### [What to do]
A single number is the answer here: how many lines of the entries contain "also"?

Records drawn from a dataset:
##############################

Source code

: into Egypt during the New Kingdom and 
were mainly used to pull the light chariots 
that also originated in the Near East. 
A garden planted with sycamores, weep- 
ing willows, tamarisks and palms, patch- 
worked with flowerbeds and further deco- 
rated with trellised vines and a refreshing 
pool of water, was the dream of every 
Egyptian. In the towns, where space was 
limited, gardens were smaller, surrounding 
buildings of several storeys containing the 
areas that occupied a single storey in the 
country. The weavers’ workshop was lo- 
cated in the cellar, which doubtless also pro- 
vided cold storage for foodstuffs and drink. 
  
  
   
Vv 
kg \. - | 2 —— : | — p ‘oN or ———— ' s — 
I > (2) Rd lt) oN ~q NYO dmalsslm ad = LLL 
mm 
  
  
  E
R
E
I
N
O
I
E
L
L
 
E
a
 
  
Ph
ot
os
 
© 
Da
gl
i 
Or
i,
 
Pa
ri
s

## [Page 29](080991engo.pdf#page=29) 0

##############################

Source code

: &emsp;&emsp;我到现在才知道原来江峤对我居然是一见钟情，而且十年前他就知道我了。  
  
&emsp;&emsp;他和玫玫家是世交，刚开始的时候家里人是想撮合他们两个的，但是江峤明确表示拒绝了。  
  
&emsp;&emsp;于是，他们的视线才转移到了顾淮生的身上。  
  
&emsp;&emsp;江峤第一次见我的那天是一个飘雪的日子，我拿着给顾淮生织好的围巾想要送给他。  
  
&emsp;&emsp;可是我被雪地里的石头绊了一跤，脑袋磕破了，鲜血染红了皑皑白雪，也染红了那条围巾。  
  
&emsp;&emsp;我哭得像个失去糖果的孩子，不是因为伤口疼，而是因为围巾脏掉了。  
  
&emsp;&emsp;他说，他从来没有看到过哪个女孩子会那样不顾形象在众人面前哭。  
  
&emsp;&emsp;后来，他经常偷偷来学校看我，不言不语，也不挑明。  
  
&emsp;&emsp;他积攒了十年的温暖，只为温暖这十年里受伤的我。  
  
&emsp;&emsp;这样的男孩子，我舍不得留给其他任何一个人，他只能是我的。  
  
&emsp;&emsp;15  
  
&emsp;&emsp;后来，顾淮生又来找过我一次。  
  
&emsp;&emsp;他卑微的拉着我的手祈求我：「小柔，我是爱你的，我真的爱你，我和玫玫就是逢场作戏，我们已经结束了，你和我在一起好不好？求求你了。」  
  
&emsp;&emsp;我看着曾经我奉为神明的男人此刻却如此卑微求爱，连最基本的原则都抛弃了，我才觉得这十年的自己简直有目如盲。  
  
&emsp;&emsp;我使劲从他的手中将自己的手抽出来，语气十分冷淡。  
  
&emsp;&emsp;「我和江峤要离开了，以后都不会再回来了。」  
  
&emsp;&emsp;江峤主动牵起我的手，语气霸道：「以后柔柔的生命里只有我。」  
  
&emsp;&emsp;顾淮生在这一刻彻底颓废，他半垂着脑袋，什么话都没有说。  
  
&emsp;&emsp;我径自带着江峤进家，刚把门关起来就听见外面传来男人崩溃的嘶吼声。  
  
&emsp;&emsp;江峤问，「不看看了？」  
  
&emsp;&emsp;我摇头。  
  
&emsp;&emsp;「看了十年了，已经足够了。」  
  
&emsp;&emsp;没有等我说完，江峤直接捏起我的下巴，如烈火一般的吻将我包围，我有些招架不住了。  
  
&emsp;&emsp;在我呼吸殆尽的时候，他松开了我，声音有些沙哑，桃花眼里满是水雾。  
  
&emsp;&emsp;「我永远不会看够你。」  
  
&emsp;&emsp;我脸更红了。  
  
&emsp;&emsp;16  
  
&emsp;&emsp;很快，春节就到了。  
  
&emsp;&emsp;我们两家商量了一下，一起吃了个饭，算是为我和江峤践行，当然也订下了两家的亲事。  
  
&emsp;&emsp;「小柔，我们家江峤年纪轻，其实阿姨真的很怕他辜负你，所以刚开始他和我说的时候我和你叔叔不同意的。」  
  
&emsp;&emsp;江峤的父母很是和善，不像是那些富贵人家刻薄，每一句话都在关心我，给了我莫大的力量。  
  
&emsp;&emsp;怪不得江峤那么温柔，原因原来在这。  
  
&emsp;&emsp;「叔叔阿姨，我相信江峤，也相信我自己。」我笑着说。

##############################

### [Problem solution]
2